In the US, five coal mining companies, equal to $4bn in assets, have filed for bankruptcy since 2007, while from 2011-2013 coal stocks in the US fell 60%. However, the shale gas boom in the US has been a significant factor in making coal uneconomic.
The world’s biggest oil company, ExxonMobil, was forced last month to publish a report explaining how it was going to adapt its business to a world in which emissions were limited. But while the shareholders that demanded the move welcomed the new transparency, ExxonMobil concluded it was “highly unlikely” that global governments would cut carbon sufficiently to keep climate change under the internationally agreed 2C limit.
“Investors now know that ExxonMobil is not considering a low-carbon scenario in its planning, which places shareowner capital at risk,” said Natasha Lamb, director of equity research and shareholder engagement at Arjuna Capital, which helped force the disclosure. “We want to engage the companies head-on so there is not a calamity, as we got with the tech bubble, the financial services bubble and the housing bubble. But if Big Oil can’t redirect capital to low-carbon energy alternatives, investors will [by divesting].”
BP, Shell and Total are all discussing the carbon bubble risk publicly to some extent but Chevron has refused to do.

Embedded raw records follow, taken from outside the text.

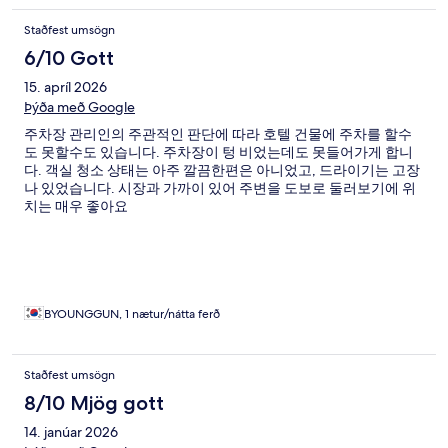
Staðfest umsögn
6/10 Gott
15. apríl 2026
Þýða með Google
주차장 관리인의 주관적인 판단에 따라 호텔 건물에 주차를 할수
도 못할수도 있습니다. 주차장이 텅 비었는데도 못들어가게 합니
다. 객실 청소 상태는 아주 깔끔한편은 아니었고, 드라이기는 고장
나 있었습니다. 시장과 가까이 있어 주변을 도보로 둘러보기에 위
치는 매우 좋아요
BYOUNGGUN, 1 nætur/nátta ferð
Staðfest umsögn
8/10 Mjög gott
14. janúar 2026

“We have now called the bluff of the oil companies to indicate what carbon trajectory they are betting on,” said James Leaton, research director at the analysts Carbon Tracker, which has pioneered the financial analysis of the carbon bubble. “Now it is up to the investors to act on that.”
Carbon Tracker research suggests carbon capture and storage – which would clean up fossil fuel burning by burying its emissions – will be able to deal with just 4% of total global reserves.
“There is a momentum gathering,” Leaton said. “Whether it is investors in Australia or Norway, people have seen there is less upside to coal and the amount of capital expenditure going into coal seems to have peaked. We’re really pleased that there is now a recognition that doing nothing and hoping it will be all right is not an option.”